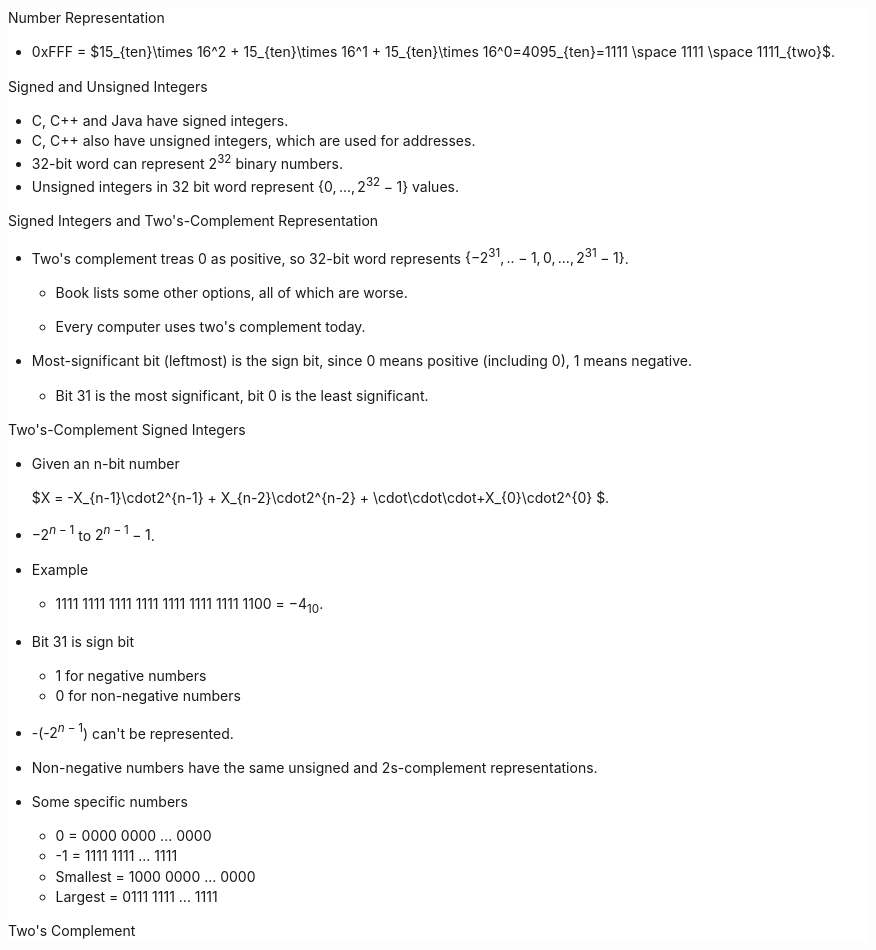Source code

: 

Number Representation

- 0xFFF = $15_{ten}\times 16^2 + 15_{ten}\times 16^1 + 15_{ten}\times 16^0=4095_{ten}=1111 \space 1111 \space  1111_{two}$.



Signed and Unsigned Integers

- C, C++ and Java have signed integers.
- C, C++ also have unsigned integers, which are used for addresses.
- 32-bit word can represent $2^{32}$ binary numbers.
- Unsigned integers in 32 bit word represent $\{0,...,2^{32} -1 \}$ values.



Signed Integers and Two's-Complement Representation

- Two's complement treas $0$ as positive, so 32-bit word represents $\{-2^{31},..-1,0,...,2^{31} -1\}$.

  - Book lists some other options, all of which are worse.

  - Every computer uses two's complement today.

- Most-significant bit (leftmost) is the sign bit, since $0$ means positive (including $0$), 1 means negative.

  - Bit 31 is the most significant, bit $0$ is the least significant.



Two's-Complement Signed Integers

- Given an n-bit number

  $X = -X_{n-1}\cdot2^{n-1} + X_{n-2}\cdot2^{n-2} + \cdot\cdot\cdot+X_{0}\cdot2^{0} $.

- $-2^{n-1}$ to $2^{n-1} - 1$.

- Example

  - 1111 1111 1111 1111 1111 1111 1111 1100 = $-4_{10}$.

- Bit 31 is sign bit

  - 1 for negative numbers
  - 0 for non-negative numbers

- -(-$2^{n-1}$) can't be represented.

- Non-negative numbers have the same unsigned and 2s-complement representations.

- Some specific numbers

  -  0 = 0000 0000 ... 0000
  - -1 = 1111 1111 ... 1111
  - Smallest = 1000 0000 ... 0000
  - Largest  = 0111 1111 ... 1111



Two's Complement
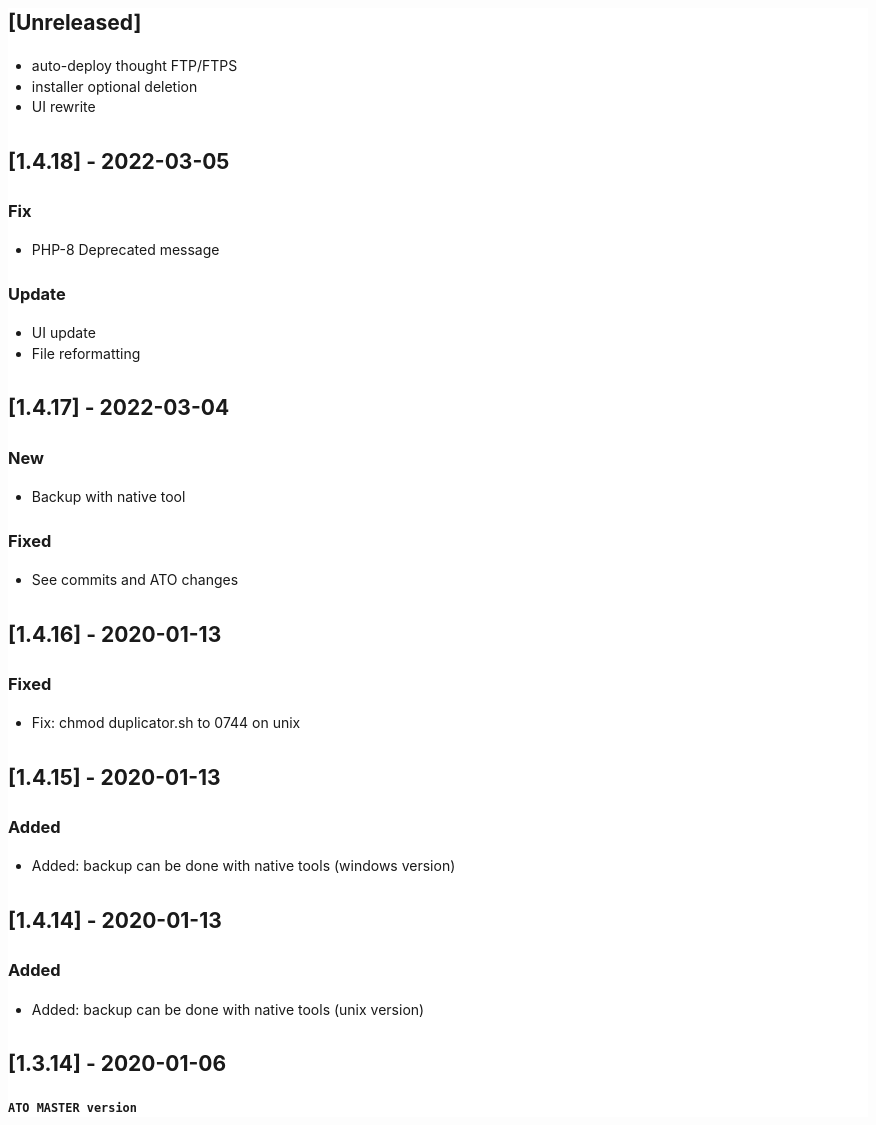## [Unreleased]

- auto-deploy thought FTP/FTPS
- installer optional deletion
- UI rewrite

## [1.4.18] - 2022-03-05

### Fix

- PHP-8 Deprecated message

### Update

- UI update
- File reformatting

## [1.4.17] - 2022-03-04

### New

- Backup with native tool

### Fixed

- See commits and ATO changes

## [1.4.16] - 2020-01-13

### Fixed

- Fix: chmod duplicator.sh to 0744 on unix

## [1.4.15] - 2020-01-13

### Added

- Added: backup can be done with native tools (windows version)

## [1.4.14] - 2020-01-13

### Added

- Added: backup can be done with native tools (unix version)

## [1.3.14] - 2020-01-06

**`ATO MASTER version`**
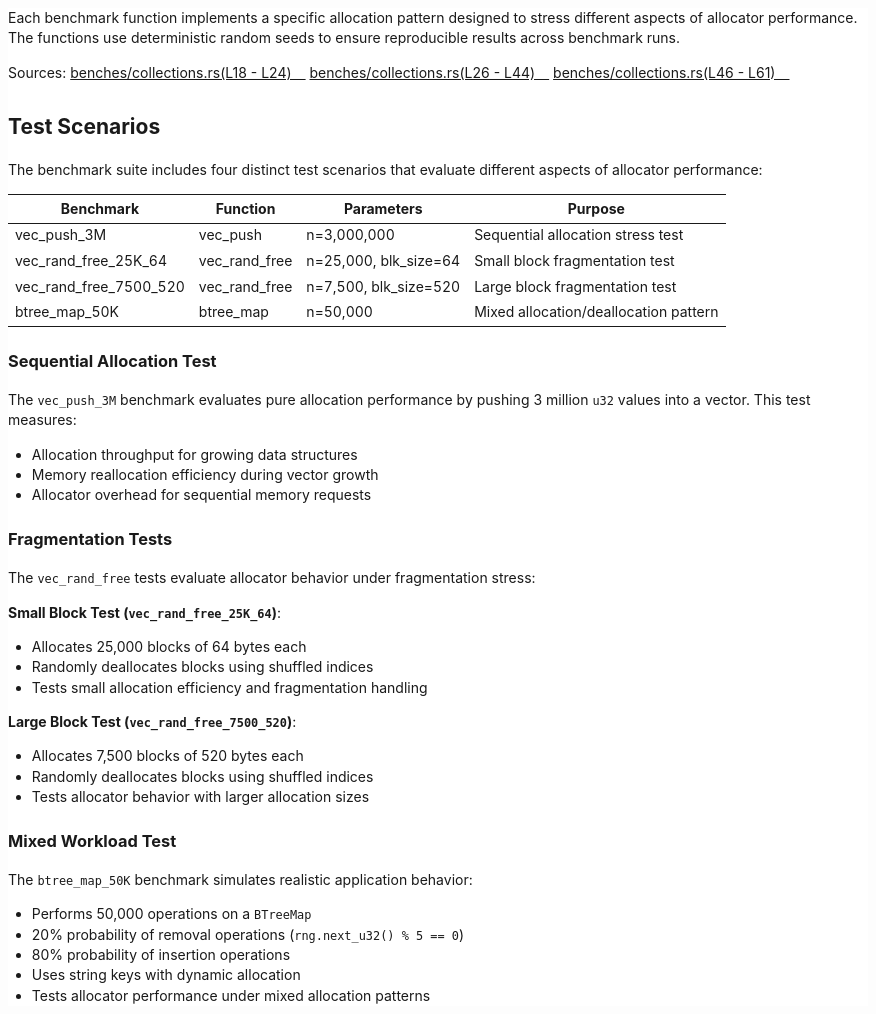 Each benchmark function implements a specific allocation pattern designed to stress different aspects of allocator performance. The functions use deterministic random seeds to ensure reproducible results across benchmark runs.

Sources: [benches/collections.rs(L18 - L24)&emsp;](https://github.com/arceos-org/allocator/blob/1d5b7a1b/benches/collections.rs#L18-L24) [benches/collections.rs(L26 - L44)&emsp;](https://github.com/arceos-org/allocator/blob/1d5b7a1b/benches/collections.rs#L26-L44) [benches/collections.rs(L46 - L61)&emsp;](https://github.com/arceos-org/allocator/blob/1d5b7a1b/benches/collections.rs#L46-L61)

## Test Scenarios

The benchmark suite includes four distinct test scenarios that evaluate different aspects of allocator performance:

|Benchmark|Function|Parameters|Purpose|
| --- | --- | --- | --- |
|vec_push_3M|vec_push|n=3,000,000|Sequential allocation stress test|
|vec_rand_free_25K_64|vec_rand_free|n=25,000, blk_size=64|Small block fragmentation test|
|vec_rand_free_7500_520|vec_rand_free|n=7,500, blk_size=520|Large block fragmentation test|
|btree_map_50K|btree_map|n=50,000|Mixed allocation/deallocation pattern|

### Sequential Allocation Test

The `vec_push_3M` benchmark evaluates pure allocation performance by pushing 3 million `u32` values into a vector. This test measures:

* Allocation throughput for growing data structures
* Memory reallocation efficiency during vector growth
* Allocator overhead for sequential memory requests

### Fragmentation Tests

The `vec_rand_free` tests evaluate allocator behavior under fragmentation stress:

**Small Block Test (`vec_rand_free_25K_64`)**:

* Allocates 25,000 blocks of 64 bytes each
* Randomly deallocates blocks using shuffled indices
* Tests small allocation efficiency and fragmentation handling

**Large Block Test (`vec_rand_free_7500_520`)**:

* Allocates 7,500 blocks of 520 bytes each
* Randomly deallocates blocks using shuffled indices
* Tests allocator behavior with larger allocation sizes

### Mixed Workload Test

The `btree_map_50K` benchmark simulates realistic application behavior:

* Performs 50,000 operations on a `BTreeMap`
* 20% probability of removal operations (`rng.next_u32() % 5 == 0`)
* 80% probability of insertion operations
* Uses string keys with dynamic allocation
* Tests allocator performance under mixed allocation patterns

^^^^^^^^^^^^^^^^

> **What is required**
In copying the listing, reproduce each line exactly and omit the pictures.

> **Task response**
Source code

: 

Number Representation

- 0xFFF = $15_{ten}\times 16^2 + 15_{ten}\times 16^1 + 15_{ten}\times 16^0=4095_{ten}=1111 \space 1111 \space  1111_{two}$.



Signed and Unsigned Integers

- C, C++ and Java have signed integers.
- C, C++ also have unsigned integers, which are used for addresses.
- 32-bit word can represent $2^{32}$ binary numbers.
- Unsigned integers in 32 bit word represent $\{0,...,2^{32} -1 \}$ values.



Signed Integers and Two's-Complement Representation

- Two's complement treas $0$ as positive, so 32-bit word represents $\{-2^{31},..-1,0,...,2^{31} -1\}$.

  - Book lists some other options, all of which are worse.

  - Every computer uses two's complement today.

- Most-significant bit (leftmost) is the sign bit, since $0$ means positive (including $0$), 1 means negative.

  - Bit 31 is the most significant, bit $0$ is the least significant.



Two's-Complement Signed Integers

- Given an n-bit number

  $X = -X_{n-1}\cdot2^{n-1} + X_{n-2}\cdot2^{n-2} + \cdot\cdot\cdot+X_{0}\cdot2^{0} $.

- $-2^{n-1}$ to $2^{n-1} - 1$.

- Example

  - 1111 1111 1111 1111 1111 1111 1111 1100 = $-4_{10}$.

- Bit 31 is sign bit

  - 1 for negative numbers
  - 0 for non-negative numbers

- -(-$2^{n-1}$) can't be represented.

- Non-negative numbers have the same unsigned and 2s-complement representations.

- Some specific numbers

  -  0 = 0000 0000 ... 0000
  - -1 = 1111 1111 ... 1111
  - Smallest = 1000 0000 ... 0000
  - Largest  = 0111 1111 ... 1111



Two's Complement
## [Unreleased]

- auto-deploy thought FTP/FTPS
- installer optional deletion
- UI rewrite

## [1.4.18] - 2022-03-05

### Fix

- PHP-8 Deprecated message

### Update

- UI update
- File reformatting

## [1.4.17] - 2022-03-04

### New

- Backup with native tool

### Fixed

- See commits and ATO changes

## [1.4.16] - 2020-01-13

### Fixed

- Fix: chmod duplicator.sh to 0744 on unix

## [1.4.15] - 2020-01-13

### Added

- Added: backup can be done with native tools (windows version)

## [1.4.14] - 2020-01-13

### Added

- Added: backup can be done with native tools (unix version)

## [1.3.14] - 2020-01-06

**`ATO MASTER version`**
 Each benchmark function implements a specific allocation pattern designed to stress different aspects of allocator performance. The functions use deterministic random seeds to ensure reproducible results across benchmark runs.

Sources: [benches/collections.rs(L18 - L24)&emsp;](https://github.com/arceos-org/allocator/blob/1d5b7a1b/benches/collections.rs#L18-L24) [benches/collections.rs(L26 - L44)&emsp;](https://github.com/arceos-org/allocator/blob/1d5b7a1b/benches/collections.rs#L26-L44) [benches/collections.rs(L46 - L61)&emsp;](https://github.com/arceos-org/allocator/blob/1d5b7a1b/benches/collections.rs#L46-L61)

## Test Scenarios

The benchmark suite includes four distinct test scenarios that evaluate different aspects of allocator performance:

|Benchmark|Function|Parameters|Purpose|
| --- | --- | --- | --- |
|vec_push_3M|vec_push|n=3,000,000|Sequential allocation stress test|
|vec_rand_free_25K_64|vec_rand_free|n=25,000, blk_size=64|Small block fragmentation test|
|vec_rand_free_7500_520|vec_rand_free|n=7,500, blk_size=520|Large block fragmentation test|
|btree_map_50K|btree_map|n=50,000|Mixed allocation/deallocation pattern|

### Sequential Allocation Test

The `vec_push_3M` benchmark evaluates pure allocation performance by pushing 3 million `u32` values into a vector. This test measures:

* Allocation throughput for growing data structures
* Memory reallocation efficiency during vector growth
* Allocator overhead for sequential memory requests

### Fragmentation Tests

The `vec_rand_free` tests evaluate allocator behavior under fragmentation stress:

**Small Block Test (`vec_rand_free_25K_64`)**:

* Allocates 25,000 blocks of 64 bytes each
* Randomly deallocates blocks using shuffled indices
* Tests small allocation efficiency and fragmentation handling

**Large Block Test (`vec_rand_free_7500_520`)**:

* Allocates 7,500 blocks of 520 bytes each
* Randomly deallocates blocks using shuffled indices
* Tests allocator behavior with larger allocation sizes

### Mixed Workload Test

The `btree_map_50K` benchmark simulates realistic application behavior:

* Performs 50,000 operations on a `BTreeMap`
* 20% probability of removal operations (`rng.next_u32() % 5 == 0`)
* 80% probability of insertion operations
* Uses string keys with dynamic allocation
* Tests allocator performance under mixed allocation patterns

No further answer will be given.